Aucun droit de regard des autorités mauriciennes sur l’équipement électronique à Agalega

Il faudra aussi savoir que l’Information & Communication Technologies Authority (ICTA) n’aura aucun droit de regard sur le matériel électronique installé à Agalega. Cela selon le décret ministériel no 97 du 6 mai 2022 (soit quelques semaines après la fameuse visite des techniciens indiens à Baie-du-Jacotet), qui dérogeant à la section 48 de l’ICT Act, exempte le haut-commissariat indien d’un quelconque contrôle de l’ICTA sur le matériel informatique qu’il importe.

Maurice pourra-t-il un jour renier cet accord ?

Si jamais il est avéré qu’Agalega sera bien transformé en base aéronavale, Maurice pourra-t-il un jour renier cet accord ? Les juristes sont divisés sur la question.
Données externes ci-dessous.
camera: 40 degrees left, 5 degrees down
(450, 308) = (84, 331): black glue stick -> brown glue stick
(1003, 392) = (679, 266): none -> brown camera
Tout porte à croire que l’accord entre Maurice et l’Inde sera aussi contraignant pour les futurs gouvernements mauriciens. Mais tout dépend de ce qui a été prévu dans le contrat, s’il y a par exemple une clause pour terminer l’accord. En tout cas, les Indiens n’auront pas pris le risque d’investir des milliards sous un accord qui aurait été rompu au prochain changement de gouvernement, et qu’ils ont exigé des garanties à long terme.